The CPD said the economy was under pressure and COVID-19 has aggravated the performance of the economy and a number of its indicators — negative export and import growth — show worrying signals.
Against this backdrop, the government has set the target of 8.2 percent GDP growth the next fiscal year, envisaging a ‘V-shaped’ recovery of the economy.
“However, the underlying trends of private investment, productivity, private sector credit, export, import and remittances pose serious questions as regards the predicted recovery path,” Fahmida said.
The CPD’s reactions came as an increasing number of people is reported to be corornavirus-positive and the number of deceased is growing every day and the curve is showing no sign of flattening.
“We are in health crisis but we have no plans to flatten the curve and on how we will battle the crisis,” said CPD Distinguished Fellow Mustafizur Rahman.
The CPD said it had urged to give priority to health, social safety net, agriculture and employment generation in its budget recommendations and the government has rightly emphasized these sectors.
“However, its promises and priorities have not been translated into actions through innovative approaches and the allocation of adequate resources.”
The CPD said allocation transport, physical planning, water supply & housing, power education and religious affairs as well as science, information & communication technology increased in the annual development programme (ADP).
“Priority sectors in view of COVID-19 have not received due attention.

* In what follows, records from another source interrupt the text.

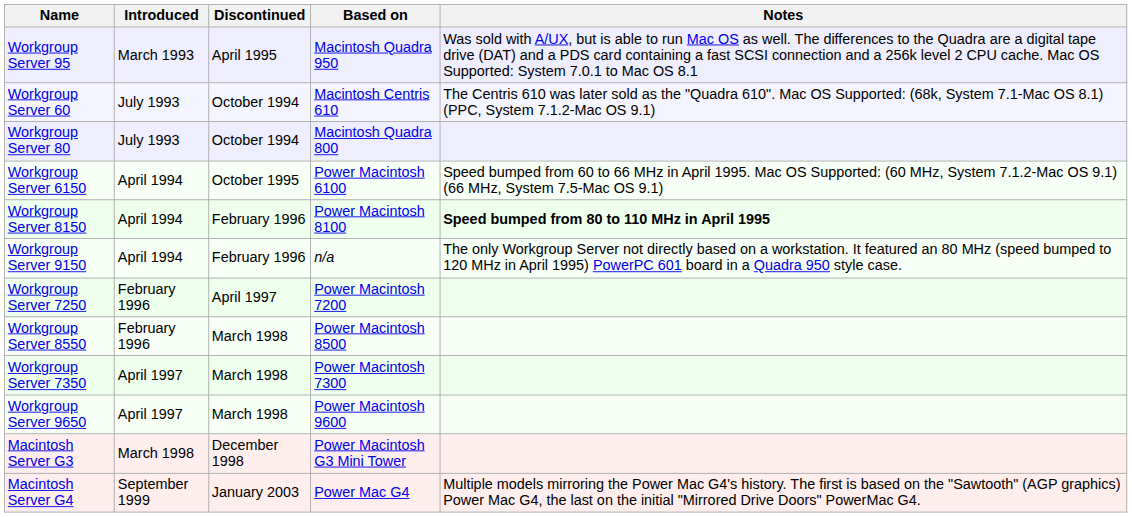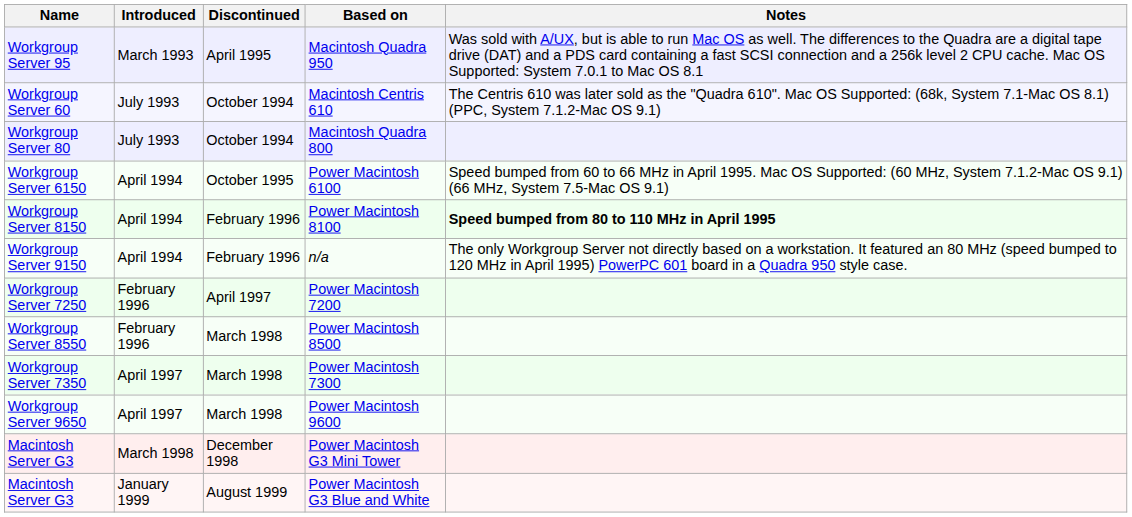+ row: Macintosh Server G3 | January 1999 | August 1999 | Power Macintosh G3 Blue and White
- row: Macintosh Server G4 | September 1999 | January 2003 | Power Mac G4 | Multiple models mirroring the Power Mac G4's history. The first is based on the "Sawtooth" (AGP graphics) Power Mac G4, the last on the initial "Mirrored Drive Doors" PowerMac G4.
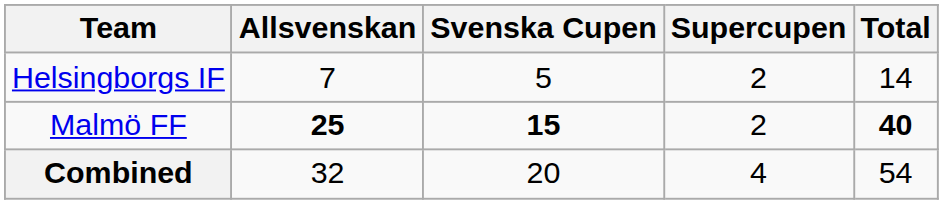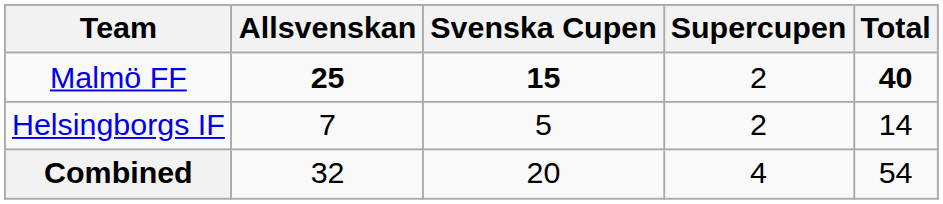rows swapped: Malmö FF <-> Helsingborgs IF
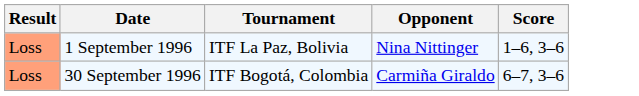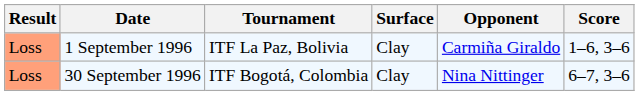+ column: Surface | Clay | Clay
1 September 1996 | Opponent: Nina Nittinger -> Carmiña Giraldo
30 September 1996 | Opponent: Carmiña Giraldo -> Nina Nittinger
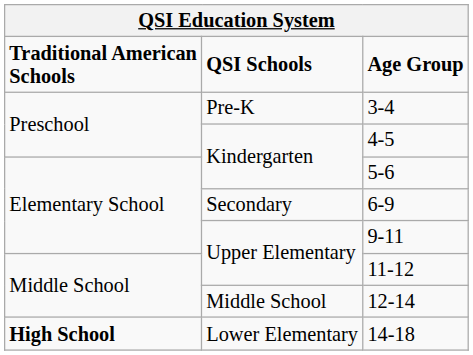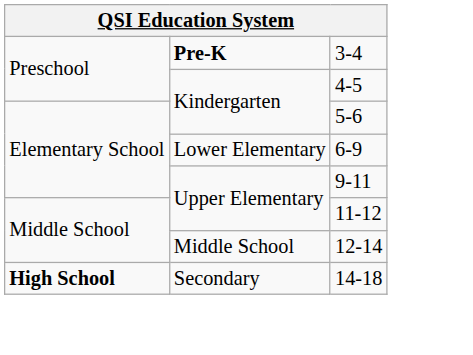- row: Traditional American Schools | QSI Schools | Age Group
3-4 | column 2: normal -> bold
6-9 | column 2: Secondary -> Lower Elementary
14-18 | column 2: Lower Elementary -> Secondary
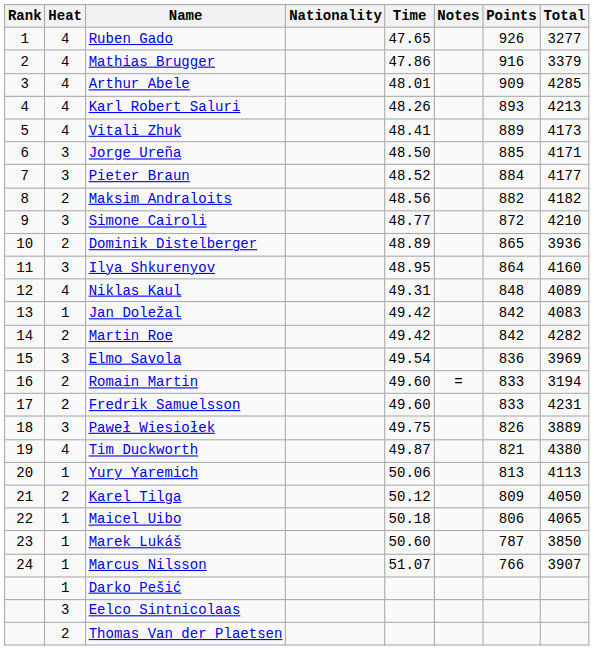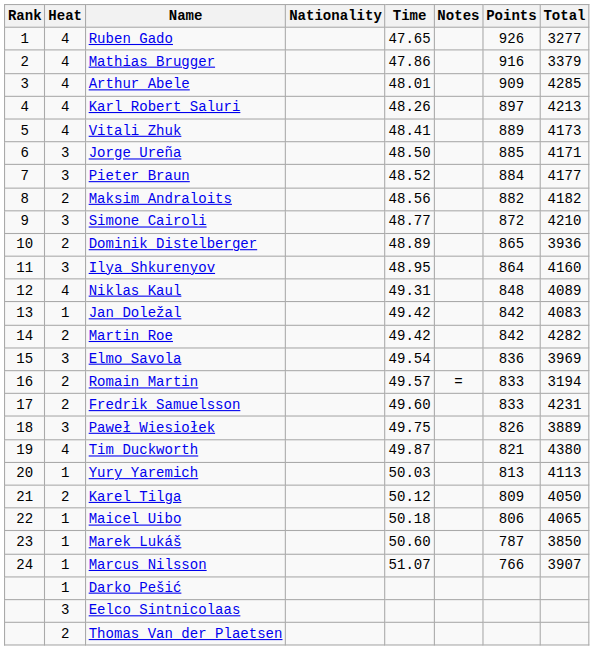Karl Robert Saluri | Points: 893 -> 897
Romain Martin | Time: 49.60 -> 49.57
Yury Yaremich | Time: 50.06 -> 50.03
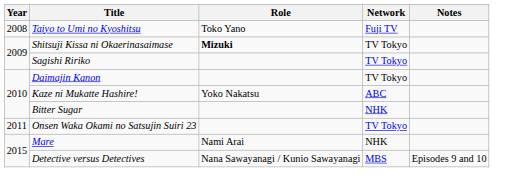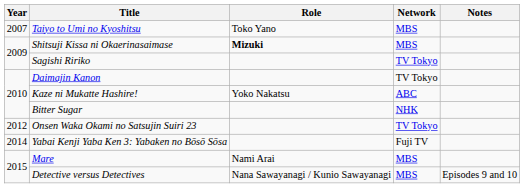Taiyo to Umi no Kyoshitsu | Year: 2008 -> 2007
Taiyo to Umi no Kyoshitsu | Network: Fuji TV -> MBS
Shitsuji Kissa ni Okaerinasaimase | Network: TV Tokyo -> MBS
Onsen Waka Okami no Satsujin Suiri 23 | Year: 2011 -> 2012
+ row: 2014 | Yabai Kenji Yaba Ken 3: Yabaken no Bōsō Sōsa | Fuji TV
Mare | Network: NHK -> MBS
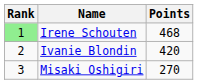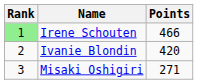Irene Schouten | Points: 468 -> 466
Misaki Oshigiri | Points: 270 -> 271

Surprisingly, the share of health, nutrition, population and family welfare in the ADP for fiscal 2020-21 remained the same as in fiscal 2019-20 despite this being the most important sector given COVID-19.”

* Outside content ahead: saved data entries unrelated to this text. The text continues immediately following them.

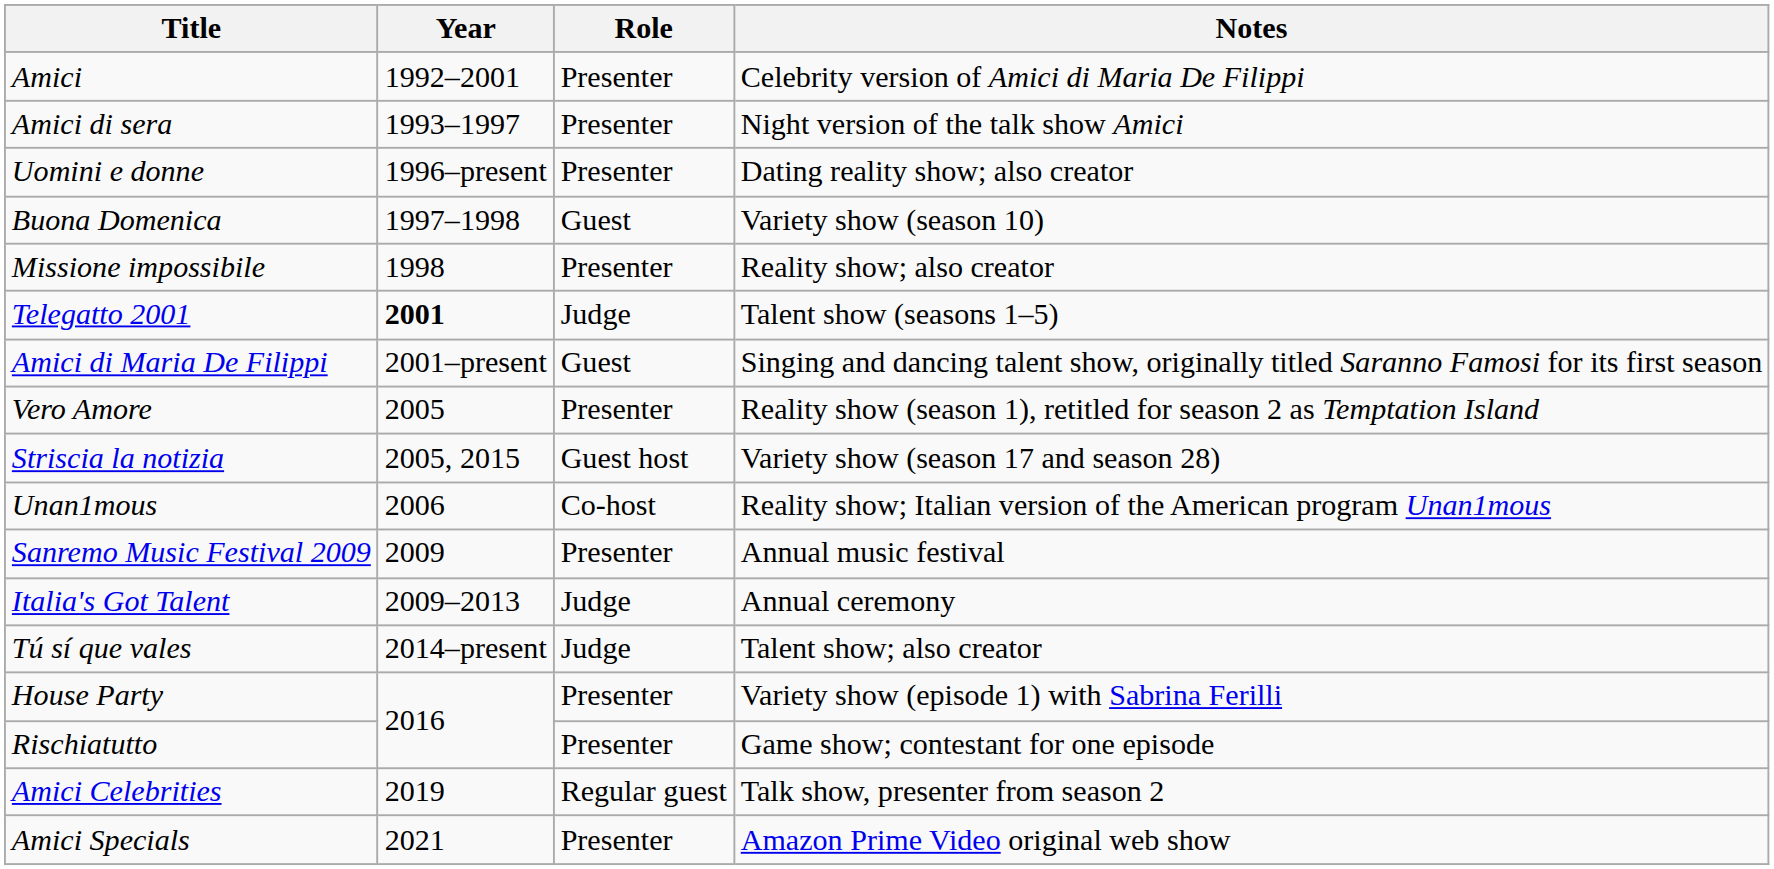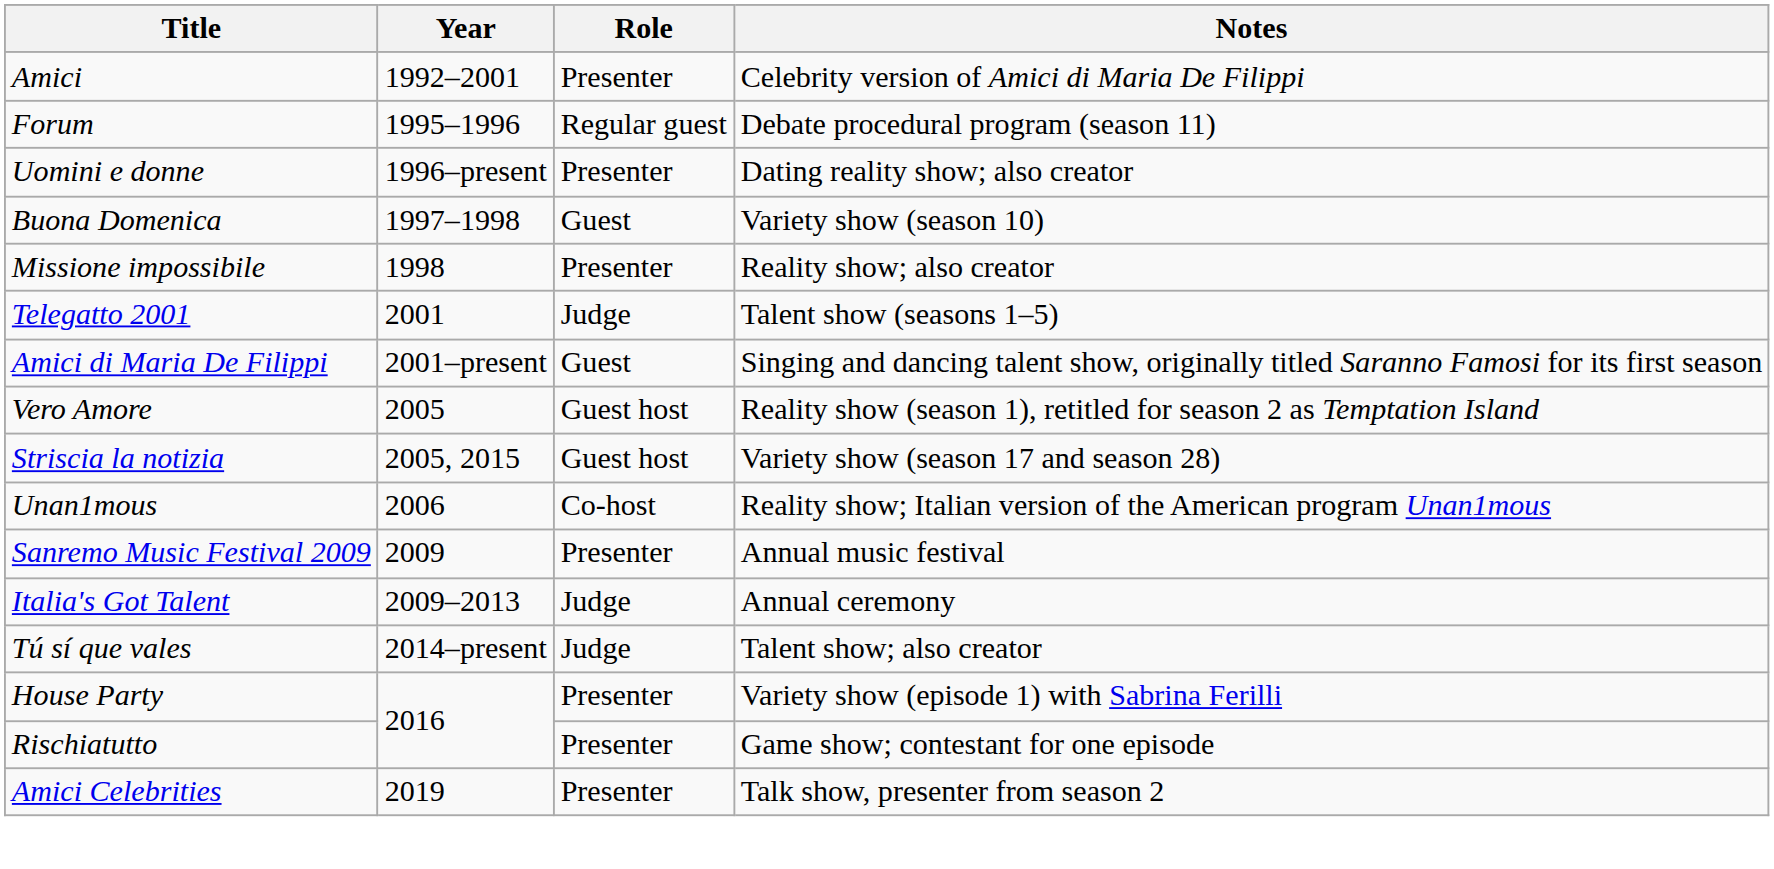- row: Amici di sera | 1993–1997 | Presenter | Night version of the talk show Amici
+ row: Forum | 1995–1996 | Regular guest | Debate procedural program (season 11)
Telegatto 2001 | Year: bold -> normal
Vero Amore | Role: Presenter -> Guest host
Amici Celebrities | Role: Regular guest -> Presenter
- row: Amici Specials | 2021 | Presenter | Amazon Prime Video original web show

The agency said risk mitigation and economic recovery in the backdrop of COVID-19 should have been the twin overarching objectives of next fiscal year’s budget.
It said the COVID-19 situation is an evolving one; there are significant uncertainties regarding its duration and the extent of the impact.

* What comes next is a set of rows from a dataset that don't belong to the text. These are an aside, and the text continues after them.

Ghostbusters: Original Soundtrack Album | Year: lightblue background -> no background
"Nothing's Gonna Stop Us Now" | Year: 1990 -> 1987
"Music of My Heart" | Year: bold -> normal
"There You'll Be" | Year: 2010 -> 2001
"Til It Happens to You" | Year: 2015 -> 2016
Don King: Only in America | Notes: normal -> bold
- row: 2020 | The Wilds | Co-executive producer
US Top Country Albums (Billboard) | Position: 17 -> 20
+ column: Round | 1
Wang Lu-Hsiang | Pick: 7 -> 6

Yet, the government has framed the budget on the assumption that the fallout from COVID-19 would be managed in a very short period and the economy will bounce back the next fiscal year.
Private investment has been estimated to be 25.3 percent of GDP in fiscal 2020-21, which is a 12.6 percentage point increase from the finance ministry’s estimate of private investment for fiscal 2019-20.
The think-tank said the government should have tried to get out of the GDP growth-centric philosophy and have focused more on poverty, inequality and employment to save lives and livelihoods to come out of the national emergency.
“But the issue of growth came time and again,” said Fahmida, adding that the main objective should be supporting the poor and affected people, instead of being much too concerned with GDP growth during a crisis such as the pandemic.
The focus should be on coping, adjustment and mitigation to subsequently get on the recovery track, it said, adding that the rising number of new poor and the increasing income and consumption inequality require differentiated measures that the budget has not adequately addressed.
Analysing tax measures, the CPD said the lowest segment of income earners, whose monthly income is between Tk 30,000 and Tk 60,000, will gain the most — from 28 percent to 67 percent — for the change in tax measures.
However, the benefit will start to increase again for monthly income earners of Tk 4 lakh and above, so it is not promoting tax justice, it added.
Tax measures will also benefit individuals who earn a very high level of income, said CPD Senior Research Fellow Towfiqul Islam Khan.
The think-tank also criticised the scope to legalise undisclosed money, saying it discourages honest taxpayers and undermine the cause of transparency and good governance.
CPD Research Director Khondaker Golam Moazzem also spoke among others.